Unless they have already used their Isa allowance savers will need to compare the difference in rates between the taxed pensioner bonds and untaxed Isas for cash savings.

A rate of 4% for example would be worth 3.2% after basic rate tax or 2.4% for higher rate taxpayers. A 2.8% rate would become 2.24% for a basic rate taxpayer or 1.68% for a saver paying the higher rate.

Halifax is currently paying 2% on an 18-month fixed-rate Isa, while Nationwide is paying 2.25% on its three-year fixed rate Isa.

Sue Hannums, one of the founders of Savingschampion.co.uk welcomed the announcement and said that the rates were well above what is currently available.

“ It should be noted that these are predicted rates due to apply from January and of course this may give an indication of the direction which the Chancellor sees interest rates moving in, as much as their current competitiveness. This could help to boost competition it the market and in turn boost interest rates which is something that has been desperately lacking in recent years”

More about

Your Comments

Welcome news unless it is oversubscribed.
Combining this with the scrapping ot the 10% tax on savings to be replaced by zero rate on the first £5000 of interest for those whose combined earnings (pension income) and savings income is less than £15500, means that a full 2.8% will be what many (including me) will be able to get.
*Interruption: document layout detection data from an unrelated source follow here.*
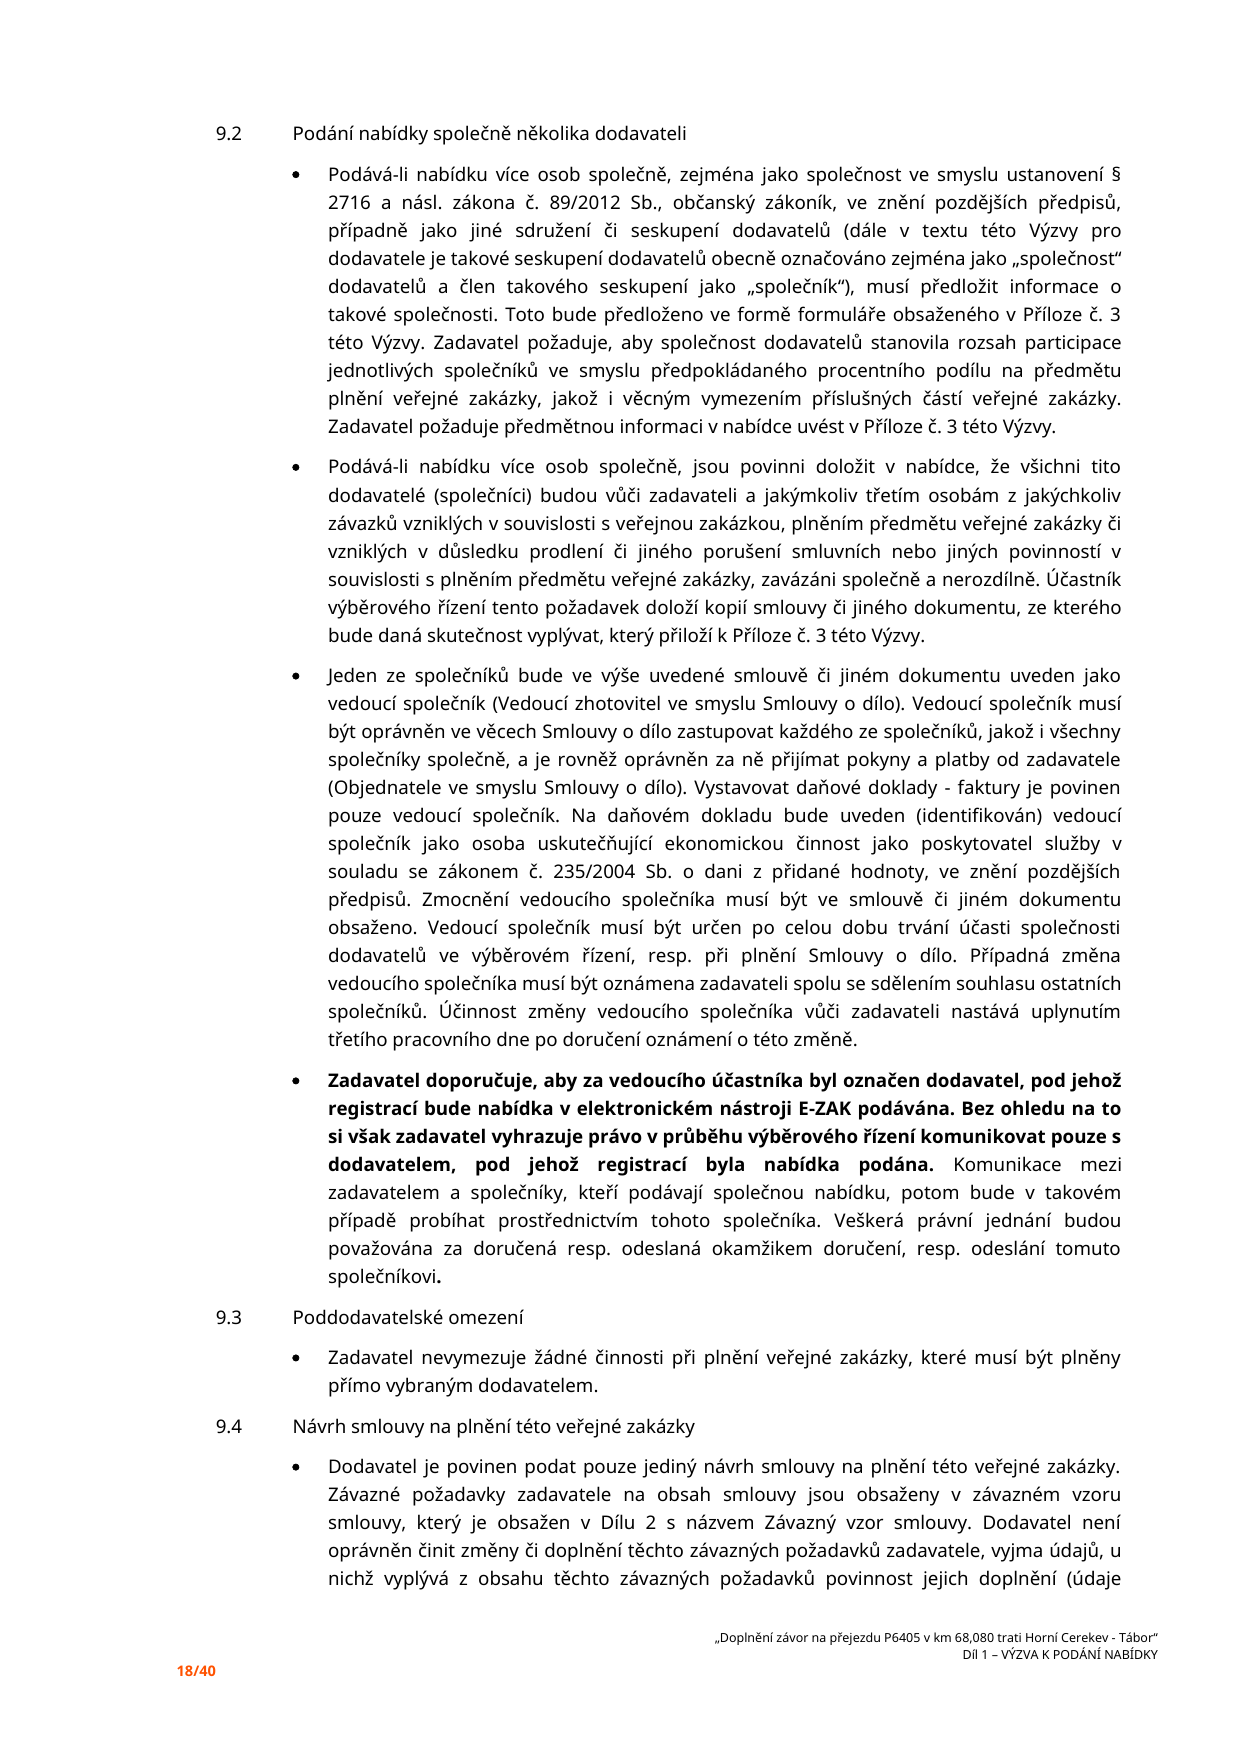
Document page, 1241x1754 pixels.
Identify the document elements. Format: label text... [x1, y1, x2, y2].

text Návrh smlouvy na plnění této veřejné zakázky [216, 1413, 1122, 1438]
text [292, 1453, 1122, 1591]
text Podává-li nabídku více osob společně, zejména jako společnost ve smyslu ustanovení § 2716 a násl. zákona č. 89/2012 Sb., občanský zákoník, ve znění pozdějších předpisů, případně jako jiné sdružení či seskupení dodavatelů (dále v textu této Výzvy pro dodavatele je takové seskupení dodavatelů obecně označováno zejména jako „společnost“ dodavatelů a člen takového seskupení jako „společník“), musí předložit informace o takové společnosti. Toto bude předloženo ve formě formuláře obsaženého v Příloze č. 3 této Výzvy. Zadavatel požaduje, aby společnost dodavatelů stanovila rozsah participace jednotlivých společníků ve smyslu předpokládaného procentního podílu na předmětu plnění veřejné zakázky, jakož i věcným vymezením příslušných částí veřejné zakázky. Zadavatel požaduje předmětnou informaci v nabídce uvést v Příloze č. 3 této Výzvy. [292, 161, 1122, 439]
text Podání nabídky společně několika dodavateli [216, 121, 1122, 146]
text Jeden ze společníků bude ve výše uvedené smlouvě či jiném dokumentu uveden jako vedoucí společník (Vedoucí zhotovitel ve smyslu Smlouvy o dílo). Vedoucí společník musí být oprávněn ve věcech Smlouvy o dílo zastupovat každého ze společníků, jakož i všechny společníky společně, a je rovněž oprávněn za ně přijímat pokyny a platby od zadavatele (Objednatele ve smyslu Smlouvy o dílo). Vystavovat daňové doklady - faktury je povinen pouze vedoucí společník. Na daňovém dokladu bude uveden (identifikován) vedoucí společník jako osoba uskutečňující ekonomickou činnost jako poskytovatel služby v souladu se zákonem č. 235/2004 Sb. o dani z přidané hodnoty, ve znění pozdějších předpisů. Zmocnění vedoucího společníka musí být ve smlouvě či jiném dokumentu obsaženo. Vedoucí společník musí být určen po celou dobu trvání účasti společnosti dodavatelů ve výběrovém řízení, resp. při plnění Smlouvy o dílo. Případná změna vedoucího společníka musí být oznámena zadavateli spolu se sdělením souhlasu ostatních společníků. Účinnost změny vedoucího společníka vůči zadavateli nastává uplynutím třetího pracovního dne po doručení oznámení o této změně. [292, 662, 1122, 1052]
text Zadavatel nevymezuje žádné činnosti při plnění veřejné zakázky, které musí být plněny přímo vybraným dodavatelem. [292, 1344, 1122, 1398]
text Poddodavatelské omezení [216, 1304, 1122, 1329]
text Podává-li nabídku více osob společně, jsou povinni doložit v nabídce, že všichni tito dodavatelé (společníci) budou vůči zadavateli a jakýmkoliv třetím osobám z jakýchkoliv závazků vzniklých v souvislosti s veřejnou zakázkou, plněním předmětu veřejné zakázky či vzniklých v důsledku prodlení či jiného porušení smluvních nebo jiných povinností v souvislosti s plněním předmětu veřejné zakázky, zavázáni společně a nerozdílně. Účastník výběrového řízení tento požadavek doloží kopií smlouvy či jiného dokumentu, ze kterého bude daná skutečnost vyplývat, který přiloží k Příloze č. 3 této Výzvy. [292, 454, 1122, 647]
text Zadavatel doporučuje, aby za vedoucího účastníka byl označen dodavatel, pod jehož registrací bude nabídka v elektronickém nástroji E-ZAK podávána. Bez ohledu na to si však zadavatel vyhrazuje právo v průběhu výběrového řízení komunikovat pouze s dodavatelem, pod jehož registrací byla nabídka podána. Komunikace mezi zadavatelem a společníky, kteří podávají společnou nabídku, potom bude v takovém případě probíhat prostřednictvím tohoto společníka. Veškerá právní jednání budou považována za doručená resp. odeslaná okamžikem doručení, resp. odeslání tomuto společníkovi. [292, 1067, 1122, 1289]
I'm not decieved or persuaded. As long as Osborne pusues his policy of virtual zero interest rate savers and small depositors will be seriously deprived. No fiddling around the edges will compensate them for their loss of billions of pounds of interest. The wrong people are benfiting and the wrong people are being penalised. One of the reasons why Osborne will not change interest rates is because he wants to enable the Government to borrow cheap money which enables him to fiddle the books to his advantage. Another effect is, the Banks and Building Societies have become awash with money which costs them virually nothing. What do they do with it all? They use it to make profits, buying bonds, investing in assets, and of course paying huge saleries and bonuses. So, the offer of bonds for pensioners and increased ISAs is a mere sop and confidence trick.  In any case there are not many pensioners who can afford to save that much money. (except MPs, civil servants and the like) Most can hardly afford to pay the bills. As a believer in free markets I abhor the government manipulations, transfering money from one group to another with the innocent suffering.